5. Jacquelyn Mitchard’s debut novel The Deep End of the Ocean (1996) tells the story of a family dealing with the loss of their kidnapped 3-year-old son. This is the novel Oprah chose when she introduced her original book club back in 1997. Does this fact make The Deep End of the Ocean an end that is also a beginning?
6. The final selection, On the Beach by Nevil Shute, does not have the word end in its title, but its subject matter is the mother of all ends: the end of human life on earth. As a cloud of nuclear radiation slowly creeps from the northern hemisphere to the southern, residents around Melbourne, Australia, face their inevitable individual ends in their own ways.

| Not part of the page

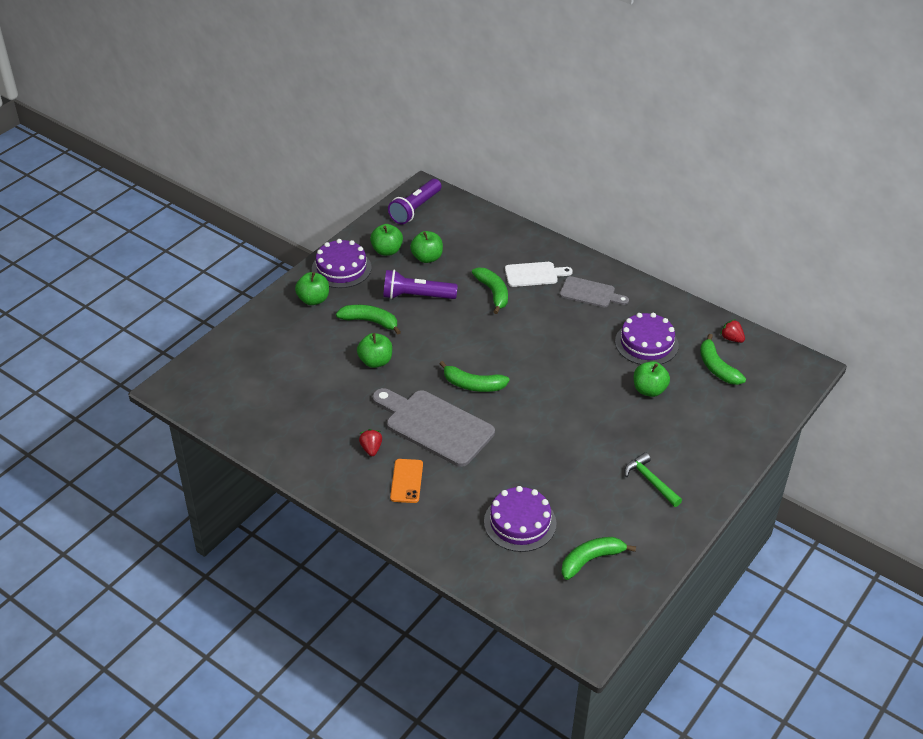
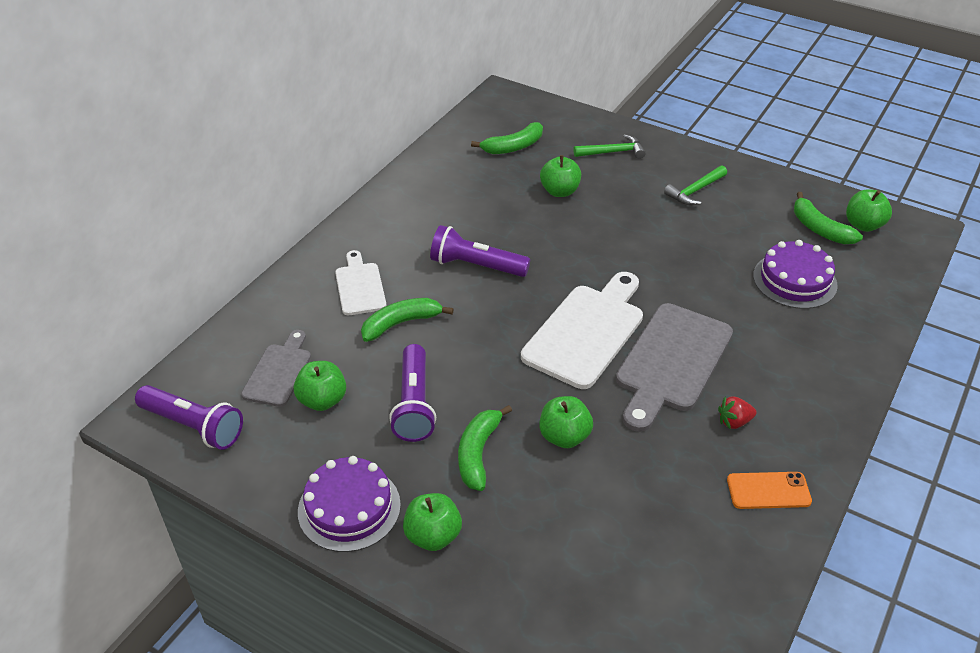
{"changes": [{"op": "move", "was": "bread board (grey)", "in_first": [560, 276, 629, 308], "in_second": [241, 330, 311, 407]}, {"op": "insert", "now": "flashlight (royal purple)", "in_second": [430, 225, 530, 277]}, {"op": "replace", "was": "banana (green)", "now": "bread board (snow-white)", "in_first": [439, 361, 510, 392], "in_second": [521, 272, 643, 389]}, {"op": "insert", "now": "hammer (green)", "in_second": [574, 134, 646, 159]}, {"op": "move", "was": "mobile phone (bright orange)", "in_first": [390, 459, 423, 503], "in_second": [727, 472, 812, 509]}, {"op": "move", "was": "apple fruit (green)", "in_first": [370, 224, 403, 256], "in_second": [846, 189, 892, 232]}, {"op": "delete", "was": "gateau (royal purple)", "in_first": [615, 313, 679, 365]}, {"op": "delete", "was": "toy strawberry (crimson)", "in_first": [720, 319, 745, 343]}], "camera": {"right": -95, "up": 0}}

Let me end this discussion of ends by saying that On the Beach is not as grim as this short description sounds. Yes, the ending it describes is definitively drastic, but most of the characters face it in their own quietly heroic ways. I reread this novel during COVID after having read it in high school more than 50 years ago and was actually uplifted by how the characters reacted to their grimly inevitable situation.
—The End—
© 2022 by Mary Daniels Brown
Maybe I should reread On the Beach. I read it as a child in school and it terrified me – but then, I was of the Cold War generation when we thought nuclear war was imminent… to think that we are living through that fear again.
I, too, am of the Cold War generation, MarinaSofia, which I imagine is probably why I didn’t remember how the characters reacted, only THE END OF THE WORLD!
Woo hoo, I’ve read two of yours – Barnes and Shute – and have heard of Mitchard’s. I haven’t read The end of the affair but lack of action would not put me off. Actually, it would probably encourage me, though perhaps it depends on what you mean by “action”?
Most of what happens in End of the Affair is the narrator philosophizing with God (in whom he doesn’t believe) about why his married lover ended her affair with him. So by “action” I mean just about anything else.